START Data extract

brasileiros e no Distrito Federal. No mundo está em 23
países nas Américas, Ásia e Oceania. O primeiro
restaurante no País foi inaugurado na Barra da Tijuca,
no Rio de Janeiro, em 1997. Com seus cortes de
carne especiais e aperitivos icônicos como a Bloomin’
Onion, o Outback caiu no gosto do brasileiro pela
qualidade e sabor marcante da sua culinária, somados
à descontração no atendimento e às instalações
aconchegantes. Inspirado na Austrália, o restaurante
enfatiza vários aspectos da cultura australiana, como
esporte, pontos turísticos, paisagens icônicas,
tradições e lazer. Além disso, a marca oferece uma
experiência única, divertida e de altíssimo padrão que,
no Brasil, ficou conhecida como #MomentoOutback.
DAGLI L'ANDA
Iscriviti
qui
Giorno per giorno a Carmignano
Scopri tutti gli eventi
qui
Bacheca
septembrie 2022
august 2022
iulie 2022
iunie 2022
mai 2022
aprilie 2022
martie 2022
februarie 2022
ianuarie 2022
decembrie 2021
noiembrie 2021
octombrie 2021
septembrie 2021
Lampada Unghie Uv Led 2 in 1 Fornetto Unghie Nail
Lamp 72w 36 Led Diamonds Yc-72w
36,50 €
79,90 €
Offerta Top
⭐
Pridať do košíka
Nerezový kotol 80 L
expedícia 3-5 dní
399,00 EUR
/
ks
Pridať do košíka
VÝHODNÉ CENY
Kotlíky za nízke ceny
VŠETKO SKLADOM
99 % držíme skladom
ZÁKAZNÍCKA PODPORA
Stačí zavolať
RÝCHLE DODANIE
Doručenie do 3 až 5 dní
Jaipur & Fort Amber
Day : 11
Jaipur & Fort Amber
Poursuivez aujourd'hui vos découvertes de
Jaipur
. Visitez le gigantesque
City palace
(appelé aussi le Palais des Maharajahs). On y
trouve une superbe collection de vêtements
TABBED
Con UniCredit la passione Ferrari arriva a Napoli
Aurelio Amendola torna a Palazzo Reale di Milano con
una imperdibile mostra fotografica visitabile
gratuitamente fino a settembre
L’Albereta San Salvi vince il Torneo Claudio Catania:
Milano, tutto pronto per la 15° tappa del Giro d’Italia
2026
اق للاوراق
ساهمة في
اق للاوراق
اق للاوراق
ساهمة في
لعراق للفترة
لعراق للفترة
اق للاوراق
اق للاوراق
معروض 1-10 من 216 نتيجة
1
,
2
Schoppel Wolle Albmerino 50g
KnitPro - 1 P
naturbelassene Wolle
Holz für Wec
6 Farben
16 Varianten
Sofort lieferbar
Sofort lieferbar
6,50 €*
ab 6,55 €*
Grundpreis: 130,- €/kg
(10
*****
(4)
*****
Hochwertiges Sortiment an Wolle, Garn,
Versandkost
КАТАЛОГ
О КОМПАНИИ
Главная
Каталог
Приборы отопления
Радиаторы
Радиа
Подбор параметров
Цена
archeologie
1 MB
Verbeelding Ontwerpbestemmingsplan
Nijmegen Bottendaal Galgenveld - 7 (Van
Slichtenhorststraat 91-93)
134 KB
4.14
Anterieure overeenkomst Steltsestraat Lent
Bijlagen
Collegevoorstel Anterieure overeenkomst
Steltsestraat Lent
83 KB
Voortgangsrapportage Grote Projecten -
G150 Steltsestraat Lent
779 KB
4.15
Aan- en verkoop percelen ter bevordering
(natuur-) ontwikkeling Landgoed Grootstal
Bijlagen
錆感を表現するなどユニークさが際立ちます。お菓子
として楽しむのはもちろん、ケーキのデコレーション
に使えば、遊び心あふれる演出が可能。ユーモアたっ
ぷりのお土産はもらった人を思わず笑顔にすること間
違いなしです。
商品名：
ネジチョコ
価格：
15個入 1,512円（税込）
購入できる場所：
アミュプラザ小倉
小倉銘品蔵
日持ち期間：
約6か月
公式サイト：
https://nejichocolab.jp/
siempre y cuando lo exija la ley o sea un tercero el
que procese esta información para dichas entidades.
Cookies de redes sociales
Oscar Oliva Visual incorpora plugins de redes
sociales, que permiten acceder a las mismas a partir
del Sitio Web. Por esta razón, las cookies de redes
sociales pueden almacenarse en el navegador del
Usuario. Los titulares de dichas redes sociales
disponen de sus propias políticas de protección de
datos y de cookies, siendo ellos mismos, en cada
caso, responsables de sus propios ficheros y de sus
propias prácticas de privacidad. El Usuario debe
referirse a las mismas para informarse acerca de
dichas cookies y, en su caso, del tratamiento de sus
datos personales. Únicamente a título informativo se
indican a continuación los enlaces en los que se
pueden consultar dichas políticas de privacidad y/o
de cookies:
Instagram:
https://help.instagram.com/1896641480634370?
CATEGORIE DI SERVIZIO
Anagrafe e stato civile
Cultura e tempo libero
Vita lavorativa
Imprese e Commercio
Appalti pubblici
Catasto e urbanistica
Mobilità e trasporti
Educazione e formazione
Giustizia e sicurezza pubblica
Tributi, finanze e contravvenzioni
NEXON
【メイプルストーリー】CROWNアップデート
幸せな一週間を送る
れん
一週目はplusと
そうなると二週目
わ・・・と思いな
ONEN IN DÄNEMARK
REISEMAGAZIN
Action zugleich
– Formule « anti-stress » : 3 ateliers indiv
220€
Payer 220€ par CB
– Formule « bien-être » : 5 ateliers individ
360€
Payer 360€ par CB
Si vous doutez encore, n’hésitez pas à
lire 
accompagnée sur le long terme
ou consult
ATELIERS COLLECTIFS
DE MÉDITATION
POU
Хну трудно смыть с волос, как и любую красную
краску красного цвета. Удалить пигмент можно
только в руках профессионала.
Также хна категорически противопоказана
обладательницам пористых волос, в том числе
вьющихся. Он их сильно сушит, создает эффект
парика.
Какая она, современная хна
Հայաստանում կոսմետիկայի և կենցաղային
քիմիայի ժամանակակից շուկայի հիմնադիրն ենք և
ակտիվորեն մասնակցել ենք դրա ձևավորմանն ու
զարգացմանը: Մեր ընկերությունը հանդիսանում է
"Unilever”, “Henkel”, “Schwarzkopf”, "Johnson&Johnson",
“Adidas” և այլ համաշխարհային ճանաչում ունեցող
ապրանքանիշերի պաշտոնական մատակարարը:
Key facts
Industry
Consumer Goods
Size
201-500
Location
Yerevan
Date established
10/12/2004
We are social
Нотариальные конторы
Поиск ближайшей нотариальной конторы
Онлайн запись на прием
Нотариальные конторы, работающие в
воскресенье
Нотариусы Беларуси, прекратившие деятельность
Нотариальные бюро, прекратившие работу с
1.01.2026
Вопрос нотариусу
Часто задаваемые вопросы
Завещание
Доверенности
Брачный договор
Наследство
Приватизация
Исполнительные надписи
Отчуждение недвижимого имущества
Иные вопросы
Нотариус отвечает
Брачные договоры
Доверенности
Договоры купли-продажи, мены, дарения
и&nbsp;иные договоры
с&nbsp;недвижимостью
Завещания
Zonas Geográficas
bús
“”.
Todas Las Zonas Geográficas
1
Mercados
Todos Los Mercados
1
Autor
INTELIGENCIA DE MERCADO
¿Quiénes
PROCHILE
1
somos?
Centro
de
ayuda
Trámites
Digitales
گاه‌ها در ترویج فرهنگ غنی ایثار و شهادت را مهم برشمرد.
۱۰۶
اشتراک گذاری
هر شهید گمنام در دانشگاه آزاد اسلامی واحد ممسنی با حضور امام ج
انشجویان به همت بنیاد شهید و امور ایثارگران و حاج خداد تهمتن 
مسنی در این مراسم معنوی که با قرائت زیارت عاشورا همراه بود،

END Data extract

- Task statement: Given the data above, which lines hold the string "overeenkomst"? Return them.

- Result of the exercise:
Anterieure overeenkomst Steltsestraat Lent
Collegevoorstel Anterieure overeenkomst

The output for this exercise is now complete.